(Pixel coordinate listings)
--------------------

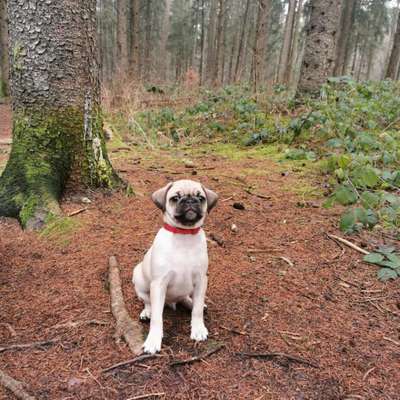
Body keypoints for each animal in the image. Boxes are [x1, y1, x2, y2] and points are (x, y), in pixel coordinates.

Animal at [133, 180, 217, 354]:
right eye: (175, 198)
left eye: (201, 198)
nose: (190, 200)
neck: (184, 235)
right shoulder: (159, 284)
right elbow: (157, 318)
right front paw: (153, 340)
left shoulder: (201, 280)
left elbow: (197, 311)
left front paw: (198, 328)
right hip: (139, 279)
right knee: (147, 301)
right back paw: (147, 311)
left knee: (188, 299)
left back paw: (192, 303)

--------------------

Copy out all the data above exactly, minus the images.

Body keypoints for each animal in the image. Boxes are [x1, y1, x2, y2] and points are (x, y), in pixel coordinates.

Animal at [133, 180, 217, 354]:
right eye: (175, 198)
left eye: (201, 198)
nose: (190, 200)
neck: (184, 235)
right shoulder: (159, 284)
right elbow: (157, 318)
right front paw: (153, 340)
left shoulder: (201, 280)
left elbow: (197, 311)
left front paw: (198, 328)
right hip: (139, 279)
right knee: (147, 301)
right back paw: (147, 311)
left knee: (188, 299)
left back paw: (192, 303)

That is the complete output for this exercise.